Dîné chez Parchappe. Ennui profond ; pas l’intérêt le plus mince, et le loto pour finir, avec de vieilles femmes et des adolescents. Il faut avouer que j’y ai pris de l’intérêt à la fin parce que j’ai gagné. Étrange animal que l’homme !

Je me suis promené plus d’une demi-heure devant ma maison, dans la crotte ; j’avais besoin de respirer. Il était près de minuit quand je suis rentré de cette partie de plaisir.
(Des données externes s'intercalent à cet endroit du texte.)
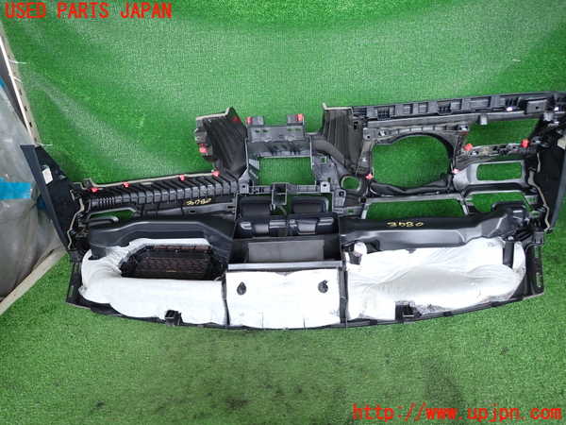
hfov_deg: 69.4
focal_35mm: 25
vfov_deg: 54.9
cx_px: 283
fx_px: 409
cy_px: 212
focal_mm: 4.5
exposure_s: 1/125
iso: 125
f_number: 2
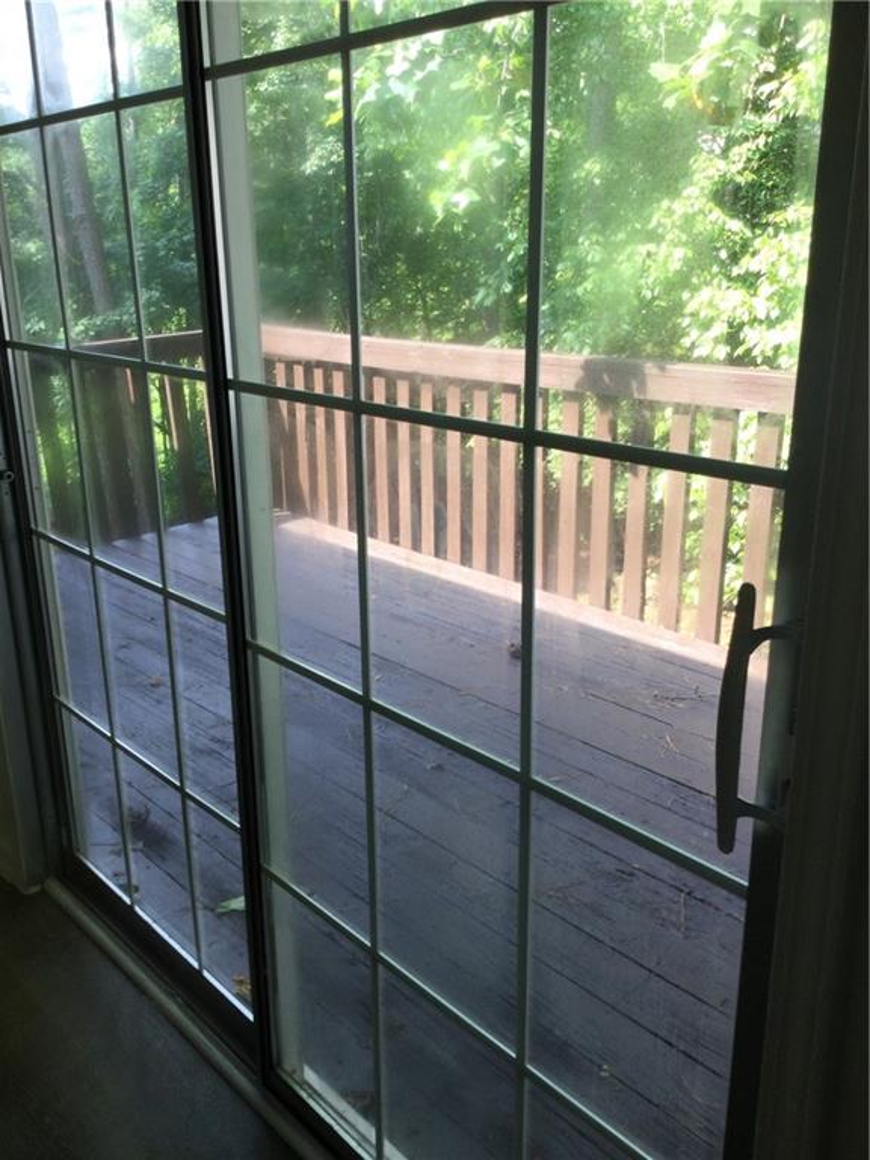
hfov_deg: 45.4
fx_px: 1039
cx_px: 435
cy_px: 580
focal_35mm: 31
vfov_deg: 58.4
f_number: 2.4
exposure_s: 1/60
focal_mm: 3.3
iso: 25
17 juin. — Je pense, le lendemain dimanche, en me levant, au charme particulier de l’École anglaise. Le peu que j’ai vu m’a laissé des souvenirs. Chez eux, il y a une finesse[1] réelle qui domine toutes les intentions de pastiche qui se produisent çà et là, comme dans notre triste école ; la finesse chez nous est ce qu’il y a de plus rare : tout a l’air d’être fait avec de gros outils et, qui pis est, par des esprits obtus et vulgaires. Otez Meissonier, Decamps, un ou deux autres encore, quelques tableaux de la jeunesse d’Ingres, tout est

  1. Chaque fois que l’on touche à l’opinion de Delacroix sur l’école anglaise de peinture, il convient de se référer à la belle lettre qu’il écrivit à Théophile Silvestre en 1858, que nous avons déjà plusieurs fois citée. Et pourtant on y trouve ce passage qui paraît en contradiction avec ce qu’il note dans son Journal trois années auparavant : « Je ne me soucie plus de revoir Londres : je n’y retrouverais aucun de ces souvenirs-là (Wilkie, Lawrence, Fielding, Ronington), et surtout je ne m’v retrouverais plus le même pour jouir de ce qui s’y voit à présent. L’école même est changée. Peut-être m’y verrais-je forcé de rompre des lances pour Reynolds, pour ce ravissant Gainsborough que vous avez bien raison d’aimer, » Mais ce n’était là qu’une boutade momentanée, car la fin de la lettre prouve d’une façon évidente sa sympathie pour le mouvement préraphaélite. (Corresp., t. II, p. 190, 191.)